What has genuinely been a lifesaver, though, is the Panda Teether. When the teething demons possessed Zoe last month, turning my usually sweet child into a rabid wolverine who wanted to gnaw on the edge of the glass coffee table, this little silicone panda was our only defense. It's food-grade, completely non-toxic, and crucially, you can chuck it in the fridge. Handing a furious toddler a cold, textured panda to chew on instead of my iPhone is perhaps the greatest parenting hack I've discovered this year.
The truth is, trying to keep up with the internet while keeping two tiny humans alive is a losing game. Instead of auditing your social media hashtags while panic-sweating over slang dictionaries and worrying about your child's digital footprint, just put the phone in a drawer, sit down on the carpet, and let them chew on a wooden bird until you both feel a bit more human again.
If you're ready to stop worrying about what the internet thinks of your parenting and just want some beautiful, quiet things for your kids to play with, check out the Kianao shop before you accidentally join a digital street gang.
Questions I still get asked about this whole mess
Since the incident, I've had several parent friends text me in a panic after making similar social media blunders. Here's what I usually tell them.
What does baby booter actually mean?
Despite sounding like an adorable term of endearment, it's really internet slang for either a deadbeat father who runs away from child support, or a very young person involved in gang violence and shootings. I know, it's completely unhinged. Don't use it on videos of your kids eating porridge, take it from me.
Why is this slang suddenly everywhere on social media?
Because the algorithms that run our lives are deeply flawed. There was a cute dance trend going around, and the TikTok algorithm somehow mashed up the innocent hashtags with the terrifying street slang. It's just a classic case of the internet taking something wholesome and immediately ruining it for everyone.

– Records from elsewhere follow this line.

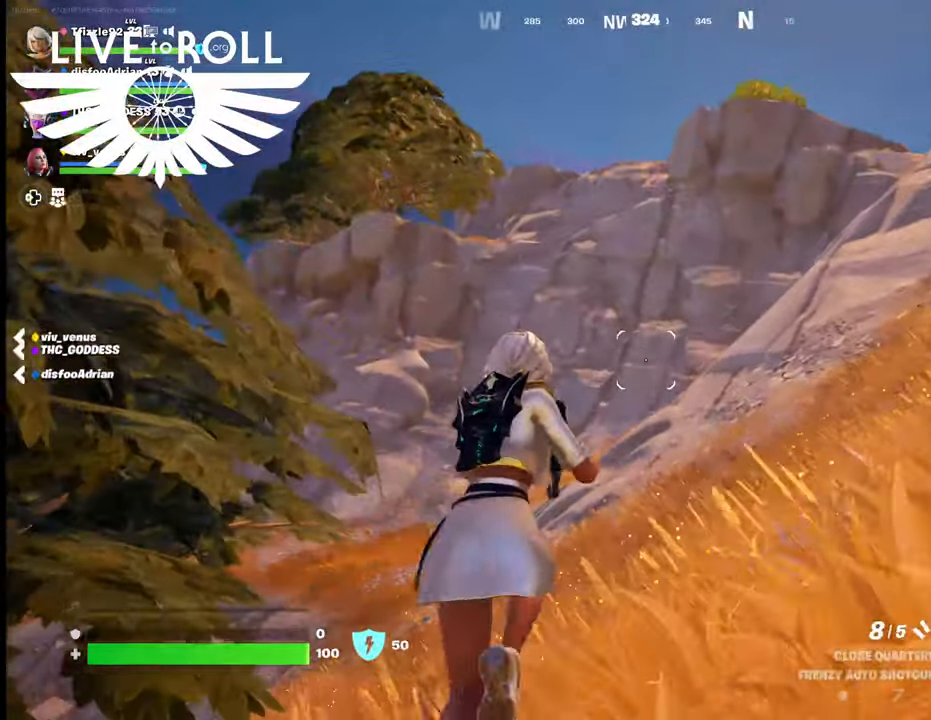
{"buttons": [], "left_stick": "up", "right_stick": "center", "events": []}
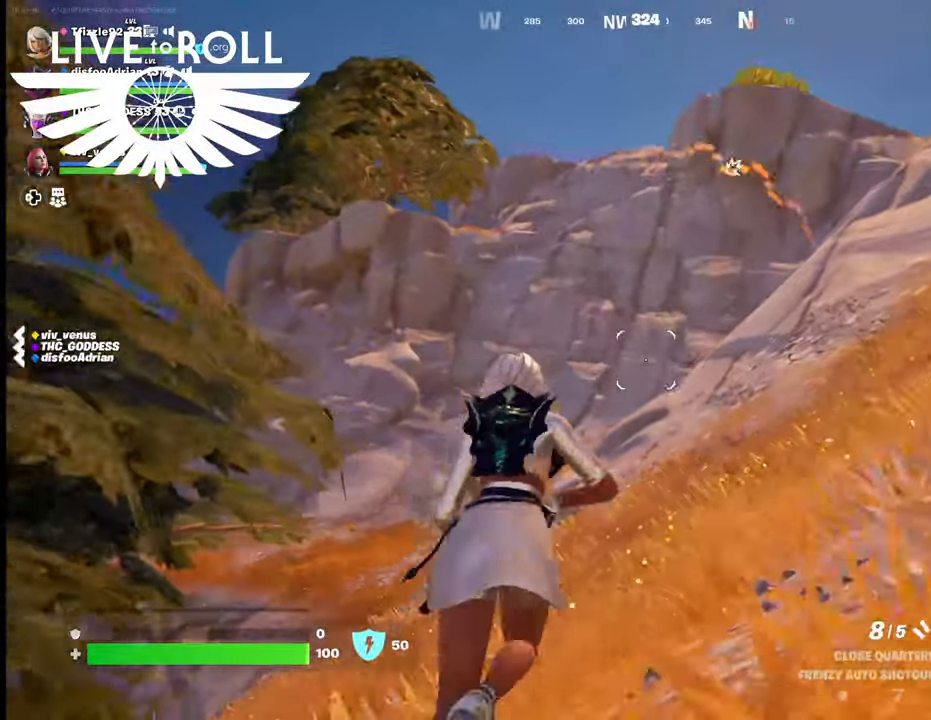
{"buttons": [], "left_stick": "up", "right_stick": "center", "events": []}
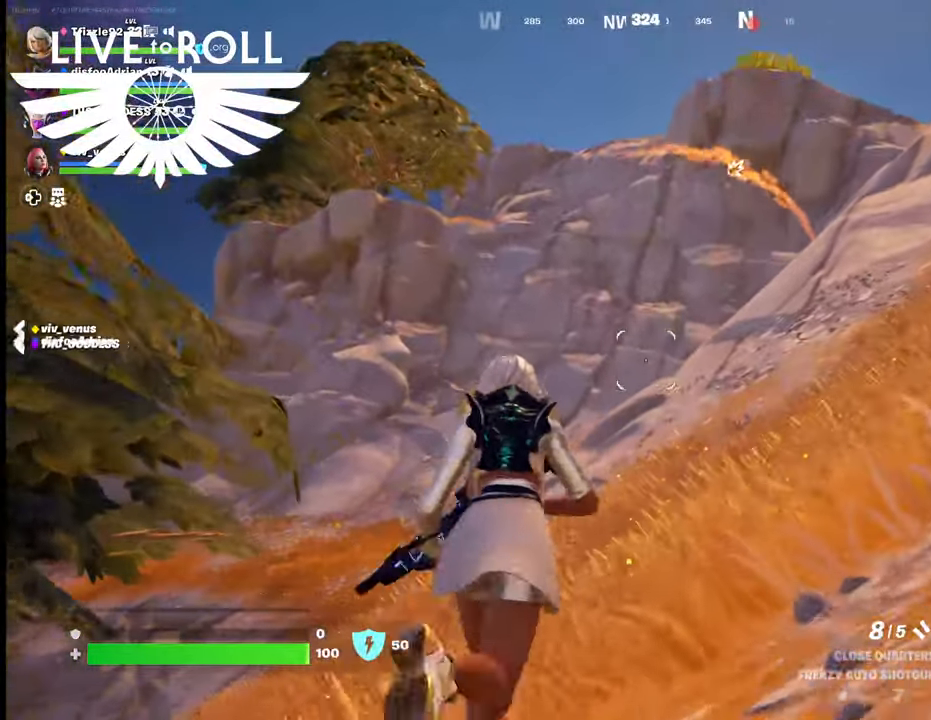
{"buttons": [], "left_stick": "up", "right_stick": "center", "events": []}
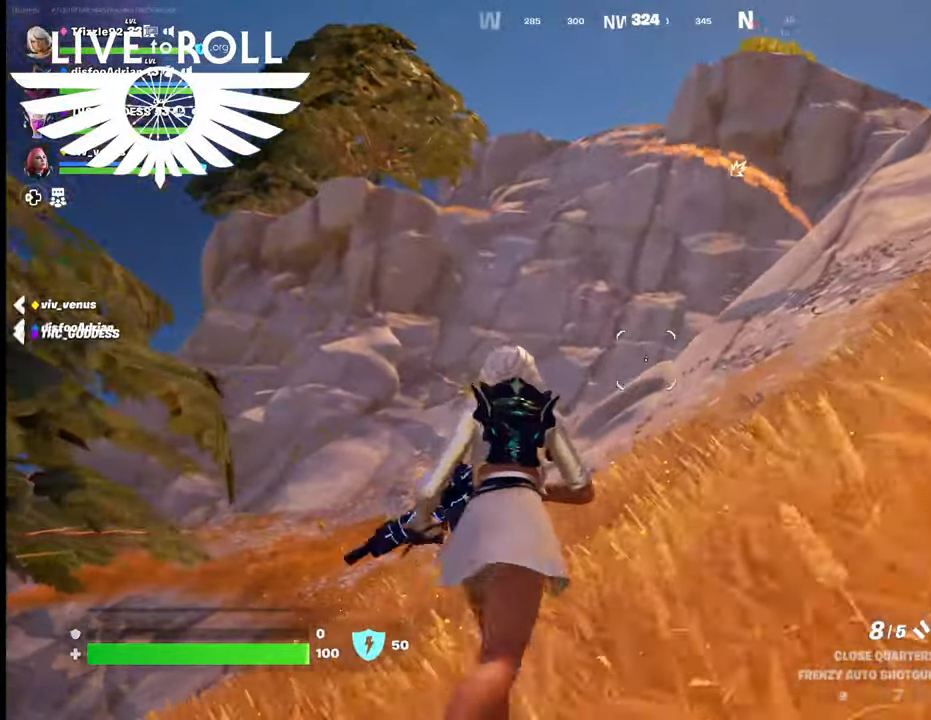
{"buttons": [], "left_stick": "up", "right_stick": "down-right", "events": [[500, "right_stick", "down-right"]]}
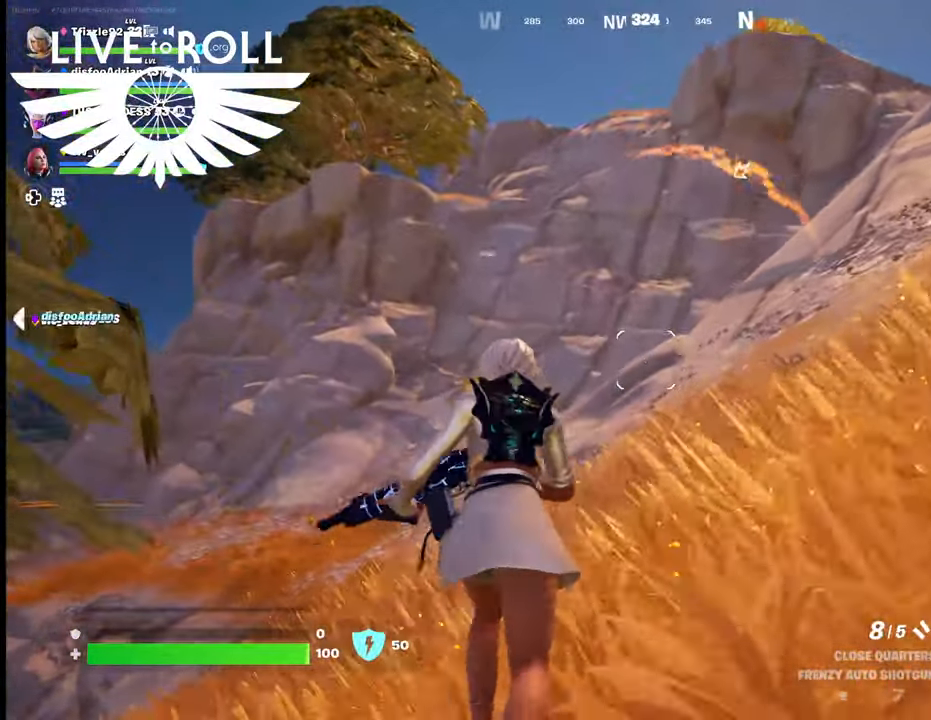
{"buttons": [], "left_stick": "up-left", "right_stick": "down-right", "events": [[234, "left_stick", "up-left"]]}
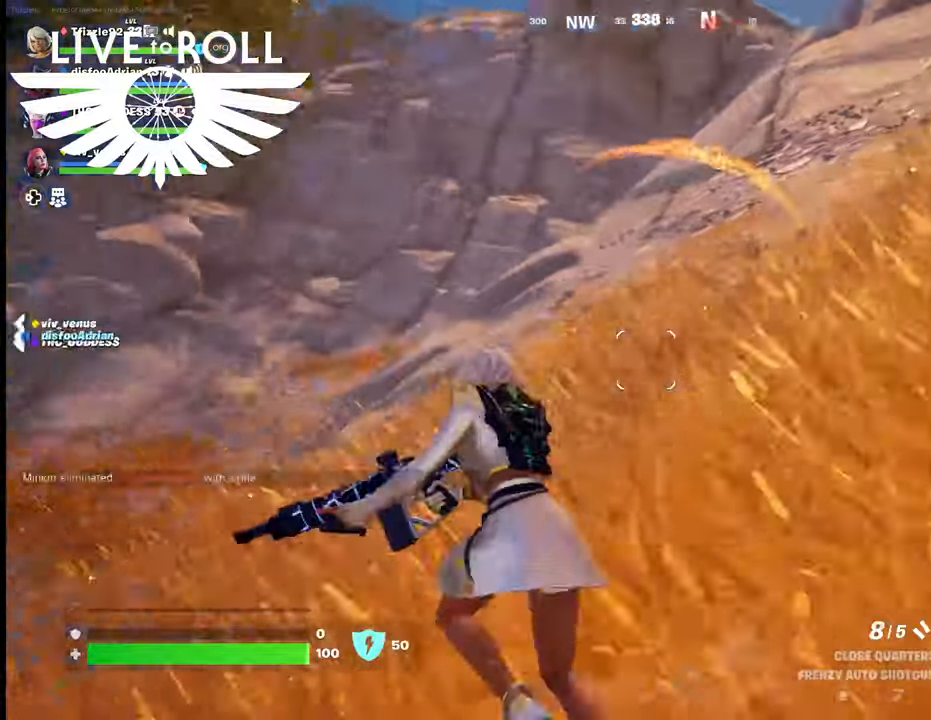
{"buttons": ["L3"], "left_stick": "up-left", "right_stick": "down-right", "events": [[500, "L3", "down"]]}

Should I delete old photos if I used the wrong hashtag?
I absolutely did, and I was sweating while I did it. Your kids' digital footprint is permanent, and having their baby photos linked to gang slang isn't exactly a great start in life. If you've used phrases you aren't 100% sure about, just go back and scrub the captions. It's better to be safe than accidentally viral for the worst possible reason.
How do I keep up with what's safe to say online?
You don't. It's physically impossible. By the time you learn what a word means, the teenagers have already moved on to something else to make us look foolish. Stick to the absolute basics like #baby and #toddler, or do what I do now—don't post them publicly at all and just send the photos directly to your mum.
Does taking kids offline seriously improve their behaviour?
In my very messy, non-scientific experience, yes. The first two days without iPad access are absolute torture (for them and for me), but once they realise the glowing rectangle isn't coming back, they honestly start playing with their wooden toys. They sleep better, they scream slightly less, and I don't have to worry about what TikTok is teaching them.